Among the entries below, find the line with "460 179 9.80", then quote it and each following line up to and including the line with "the scene) (metres).", and nothing else.

Saved data entries:
_ _ _ _ _ _ _
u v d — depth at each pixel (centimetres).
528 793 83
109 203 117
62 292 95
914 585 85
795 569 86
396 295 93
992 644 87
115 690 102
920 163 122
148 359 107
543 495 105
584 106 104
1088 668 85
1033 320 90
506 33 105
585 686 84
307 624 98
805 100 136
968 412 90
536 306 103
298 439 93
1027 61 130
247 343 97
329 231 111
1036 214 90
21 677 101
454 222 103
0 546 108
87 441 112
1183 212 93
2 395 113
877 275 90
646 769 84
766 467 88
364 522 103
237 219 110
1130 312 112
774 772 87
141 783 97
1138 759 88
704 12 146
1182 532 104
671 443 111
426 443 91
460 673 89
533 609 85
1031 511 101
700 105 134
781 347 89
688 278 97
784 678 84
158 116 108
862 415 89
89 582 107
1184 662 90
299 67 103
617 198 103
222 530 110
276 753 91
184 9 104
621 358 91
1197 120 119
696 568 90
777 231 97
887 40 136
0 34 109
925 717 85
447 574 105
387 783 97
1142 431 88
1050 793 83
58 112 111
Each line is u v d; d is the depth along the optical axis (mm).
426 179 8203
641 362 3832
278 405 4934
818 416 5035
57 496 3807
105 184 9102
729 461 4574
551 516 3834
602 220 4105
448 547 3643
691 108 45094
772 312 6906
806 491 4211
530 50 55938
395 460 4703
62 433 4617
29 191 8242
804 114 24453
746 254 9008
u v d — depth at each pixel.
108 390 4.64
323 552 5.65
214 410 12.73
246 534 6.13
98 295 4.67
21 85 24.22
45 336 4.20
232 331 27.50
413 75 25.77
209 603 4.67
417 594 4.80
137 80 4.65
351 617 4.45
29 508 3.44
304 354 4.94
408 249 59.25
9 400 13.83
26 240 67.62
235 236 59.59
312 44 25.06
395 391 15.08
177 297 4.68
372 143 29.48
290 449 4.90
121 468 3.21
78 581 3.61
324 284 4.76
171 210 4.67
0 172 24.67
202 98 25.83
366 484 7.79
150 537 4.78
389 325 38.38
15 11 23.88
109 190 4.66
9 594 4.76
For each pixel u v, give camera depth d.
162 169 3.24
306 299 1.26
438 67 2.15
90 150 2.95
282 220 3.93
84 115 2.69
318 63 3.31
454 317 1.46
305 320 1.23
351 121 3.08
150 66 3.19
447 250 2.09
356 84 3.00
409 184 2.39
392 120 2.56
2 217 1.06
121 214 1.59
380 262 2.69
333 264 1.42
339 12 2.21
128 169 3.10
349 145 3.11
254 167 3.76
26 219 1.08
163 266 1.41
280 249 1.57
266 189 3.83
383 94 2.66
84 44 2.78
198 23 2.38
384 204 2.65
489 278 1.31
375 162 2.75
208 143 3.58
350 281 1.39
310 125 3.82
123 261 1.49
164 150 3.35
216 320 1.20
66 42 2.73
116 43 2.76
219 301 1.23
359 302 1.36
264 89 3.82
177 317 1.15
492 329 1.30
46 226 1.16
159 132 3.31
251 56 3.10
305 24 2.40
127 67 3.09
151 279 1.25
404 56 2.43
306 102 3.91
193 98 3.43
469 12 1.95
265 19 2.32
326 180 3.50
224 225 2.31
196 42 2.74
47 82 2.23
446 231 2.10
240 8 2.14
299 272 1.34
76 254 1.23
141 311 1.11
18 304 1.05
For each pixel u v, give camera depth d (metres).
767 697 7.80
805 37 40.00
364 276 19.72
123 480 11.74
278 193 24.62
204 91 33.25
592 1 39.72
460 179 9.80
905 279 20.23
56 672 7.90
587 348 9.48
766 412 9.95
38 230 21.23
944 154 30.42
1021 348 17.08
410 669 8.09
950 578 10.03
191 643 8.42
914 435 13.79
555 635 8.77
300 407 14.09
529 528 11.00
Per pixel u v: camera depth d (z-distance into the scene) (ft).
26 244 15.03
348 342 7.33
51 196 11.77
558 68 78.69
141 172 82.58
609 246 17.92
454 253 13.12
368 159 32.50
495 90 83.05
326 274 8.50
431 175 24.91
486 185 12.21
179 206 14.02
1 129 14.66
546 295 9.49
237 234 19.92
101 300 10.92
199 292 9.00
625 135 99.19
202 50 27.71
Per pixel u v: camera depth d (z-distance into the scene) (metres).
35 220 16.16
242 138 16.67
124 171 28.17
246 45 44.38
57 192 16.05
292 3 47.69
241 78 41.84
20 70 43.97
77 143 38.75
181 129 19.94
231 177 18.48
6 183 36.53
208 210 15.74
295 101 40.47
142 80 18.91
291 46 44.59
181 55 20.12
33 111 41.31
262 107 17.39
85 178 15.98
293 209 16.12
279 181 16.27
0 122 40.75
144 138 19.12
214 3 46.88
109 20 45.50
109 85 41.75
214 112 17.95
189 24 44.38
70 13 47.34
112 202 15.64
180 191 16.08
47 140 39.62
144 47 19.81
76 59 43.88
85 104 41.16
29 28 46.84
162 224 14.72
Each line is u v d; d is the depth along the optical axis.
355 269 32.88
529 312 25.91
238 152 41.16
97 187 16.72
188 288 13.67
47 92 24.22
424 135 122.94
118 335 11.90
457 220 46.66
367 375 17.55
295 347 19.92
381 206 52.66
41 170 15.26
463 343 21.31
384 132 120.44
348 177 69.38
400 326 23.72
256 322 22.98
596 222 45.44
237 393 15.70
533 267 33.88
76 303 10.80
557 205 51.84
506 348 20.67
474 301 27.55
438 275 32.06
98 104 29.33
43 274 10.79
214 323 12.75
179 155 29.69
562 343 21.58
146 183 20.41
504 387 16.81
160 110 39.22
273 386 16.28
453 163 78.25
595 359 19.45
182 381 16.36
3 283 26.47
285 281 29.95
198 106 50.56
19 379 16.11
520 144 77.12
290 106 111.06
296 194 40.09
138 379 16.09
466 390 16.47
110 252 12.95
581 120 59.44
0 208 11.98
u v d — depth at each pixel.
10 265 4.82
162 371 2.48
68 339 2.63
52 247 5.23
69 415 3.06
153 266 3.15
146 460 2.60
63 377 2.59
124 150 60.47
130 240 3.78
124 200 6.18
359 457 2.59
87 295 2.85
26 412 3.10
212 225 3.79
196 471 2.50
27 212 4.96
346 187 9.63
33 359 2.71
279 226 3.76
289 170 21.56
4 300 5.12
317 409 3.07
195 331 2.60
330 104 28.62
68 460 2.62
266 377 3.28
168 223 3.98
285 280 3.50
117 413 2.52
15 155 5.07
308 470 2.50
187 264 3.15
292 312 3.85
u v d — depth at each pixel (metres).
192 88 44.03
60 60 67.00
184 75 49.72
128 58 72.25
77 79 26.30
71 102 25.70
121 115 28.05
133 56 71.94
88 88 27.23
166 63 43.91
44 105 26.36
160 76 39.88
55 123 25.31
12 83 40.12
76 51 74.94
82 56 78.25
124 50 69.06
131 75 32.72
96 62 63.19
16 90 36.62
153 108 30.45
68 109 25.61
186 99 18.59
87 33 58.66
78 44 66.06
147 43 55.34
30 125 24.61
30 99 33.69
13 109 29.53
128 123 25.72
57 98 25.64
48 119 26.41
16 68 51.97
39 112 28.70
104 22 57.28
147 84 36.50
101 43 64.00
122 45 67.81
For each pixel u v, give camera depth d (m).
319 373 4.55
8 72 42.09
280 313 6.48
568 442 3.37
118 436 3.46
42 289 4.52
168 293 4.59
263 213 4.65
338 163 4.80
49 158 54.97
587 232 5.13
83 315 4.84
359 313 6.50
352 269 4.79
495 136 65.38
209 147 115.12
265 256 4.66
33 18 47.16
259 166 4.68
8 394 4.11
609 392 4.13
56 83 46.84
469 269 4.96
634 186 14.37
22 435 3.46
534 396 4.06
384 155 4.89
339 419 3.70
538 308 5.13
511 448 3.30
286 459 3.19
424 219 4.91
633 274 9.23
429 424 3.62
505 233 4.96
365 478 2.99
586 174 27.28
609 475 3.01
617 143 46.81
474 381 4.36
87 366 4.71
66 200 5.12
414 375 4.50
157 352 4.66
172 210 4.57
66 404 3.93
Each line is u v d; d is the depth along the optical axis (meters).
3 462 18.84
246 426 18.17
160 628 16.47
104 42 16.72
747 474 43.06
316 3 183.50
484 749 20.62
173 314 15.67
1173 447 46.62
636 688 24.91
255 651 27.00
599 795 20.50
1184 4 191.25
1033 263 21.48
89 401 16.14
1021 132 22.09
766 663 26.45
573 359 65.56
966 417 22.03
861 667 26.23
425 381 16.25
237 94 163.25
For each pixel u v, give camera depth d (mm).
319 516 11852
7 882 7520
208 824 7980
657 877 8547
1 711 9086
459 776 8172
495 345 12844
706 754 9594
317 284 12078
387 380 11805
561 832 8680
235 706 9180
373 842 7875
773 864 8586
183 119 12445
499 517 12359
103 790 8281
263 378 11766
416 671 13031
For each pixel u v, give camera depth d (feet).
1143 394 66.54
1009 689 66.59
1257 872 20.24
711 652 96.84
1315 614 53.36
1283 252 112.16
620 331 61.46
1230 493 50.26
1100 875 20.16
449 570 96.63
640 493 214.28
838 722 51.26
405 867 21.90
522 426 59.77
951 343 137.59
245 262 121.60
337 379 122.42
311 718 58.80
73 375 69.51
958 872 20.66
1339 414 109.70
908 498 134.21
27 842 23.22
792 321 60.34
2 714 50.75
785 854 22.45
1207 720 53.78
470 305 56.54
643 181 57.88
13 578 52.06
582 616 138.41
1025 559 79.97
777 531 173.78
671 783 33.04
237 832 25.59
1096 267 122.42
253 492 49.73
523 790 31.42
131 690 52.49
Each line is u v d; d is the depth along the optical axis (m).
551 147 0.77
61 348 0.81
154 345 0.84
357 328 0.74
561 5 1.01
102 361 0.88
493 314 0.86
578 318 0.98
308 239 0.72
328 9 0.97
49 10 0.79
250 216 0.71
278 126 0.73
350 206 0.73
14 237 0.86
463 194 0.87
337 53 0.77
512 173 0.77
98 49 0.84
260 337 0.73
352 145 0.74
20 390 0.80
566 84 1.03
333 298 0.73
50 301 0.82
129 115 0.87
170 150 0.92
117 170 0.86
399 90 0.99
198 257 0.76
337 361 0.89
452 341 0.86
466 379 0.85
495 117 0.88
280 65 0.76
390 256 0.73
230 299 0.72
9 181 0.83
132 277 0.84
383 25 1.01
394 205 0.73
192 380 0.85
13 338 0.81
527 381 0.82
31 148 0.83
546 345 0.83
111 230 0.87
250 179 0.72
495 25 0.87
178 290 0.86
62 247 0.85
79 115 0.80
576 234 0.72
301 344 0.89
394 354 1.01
_ _ _ _ _ _ _
- [Finished exercise]
460 179 9.80
905 279 20.23
56 672 7.90
587 348 9.48
766 412 9.95
38 230 21.23
944 154 30.42
1021 348 17.08
410 669 8.09
950 578 10.03
191 643 8.42
914 435 13.79
555 635 8.77
300 407 14.09
529 528 11.00
Per pixel u v: camera depth d (z-distance into the scene) (ft).
26 244 15.03
348 342 7.33
51 196 11.77
558 68 78.69
141 172 82.58
609 246 17.92
454 253 13.12
368 159 32.50
495 90 83.05
326 274 8.50
431 175 24.91
486 185 12.21
179 206 14.02
1 129 14.66
546 295 9.49
237 234 19.92
101 300 10.92
199 292 9.00
625 135 99.19
202 50 27.71
Per pixel u v: camera depth d (z-distance into the scene) (metres).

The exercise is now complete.